Lo marcaba con destacador fluorescente, lo recortaba con cuidado y lo pegaba en una hoja blanca que, después, colmada de anuncios, archivaba en una carpeta rotulada Avisos clasificados para papá. Al final del día se la entregaba con la gravedad que merecía el asunto.



El hecho mismo de que su padre encontrara trabajo no motivaba su entusiasmo y dedicación. Tampoco el deseo de acabar con las peleas de sus padres o los apuros económicos. Lo que ella ansiaba lograr era que su padre volviese a ser el de antes.



Al principio, cuando se enteró de que lo habían echado, no pudo evitar sentir una gran satisfacción. No se lo dijo a nadie, pero estaba muy contenta.



¡Por fin disfrutaría de su padre todo el día! ¡Todos los días! Y más encima en vacaciones; parecía un sueño. Nada se interpondría en sus juegos: ni el trabajo, que lo dejaba tan cansado por las noches, ni su madre.



Porque su madre parecía el mayor obstáculo. Nunca la dejaba pasar tiempo con él: acaparaba y dominaba cada aspecto de su vida. La de ella y la de su hermana menor. Les servía las comidas, las llevaba al colegio, a los cumpleaños, a comprar ropa. Cuando su padre llegaba del trabajo, seguía adjudicándoselo todo: revisando las tareas y las mochilas, secándoles el pelo tras el baño, vigilando que se lavaran bien los dientes, arropándolas en la cama y apagando la luz.
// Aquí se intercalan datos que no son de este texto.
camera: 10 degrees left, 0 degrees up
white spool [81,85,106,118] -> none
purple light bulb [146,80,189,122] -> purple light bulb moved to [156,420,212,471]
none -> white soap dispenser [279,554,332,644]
Apenas recibía el "buenas noches" cuando su padre se levantaba a ponerle llave a la casa.



¡Qué decir de los domingos! Cuando por fin podía disfrutar de él, su madre lo frenaba con retos: "No la molestes, Alejandro", gruñía cuando él se abalanzaba sobre ella para comenzar una guerra de cosquillas. "¡Es una niña!" Lo mismo en el almuerzo, cuando su padre empezaba con el chiste de "quien termina primero ayuda a su compañero": "Déjalas comer tranquilas". Simona no quería que la dejara tranquila, no quería que su madre la defendiera. Ella sabía que se trataba de bromas, y le gustaban. Pero su madre no lo entendía, y se quejaba con sus amigas diciendo "es como tener un hijo más" o "siempre me deja como la mala de la película".



Pero ocurrió que al quedar cesante las cosas fueron todavía peores. Y entonces Simona se dio cuenta de que había un muro aún mayor que la separaba de su padre.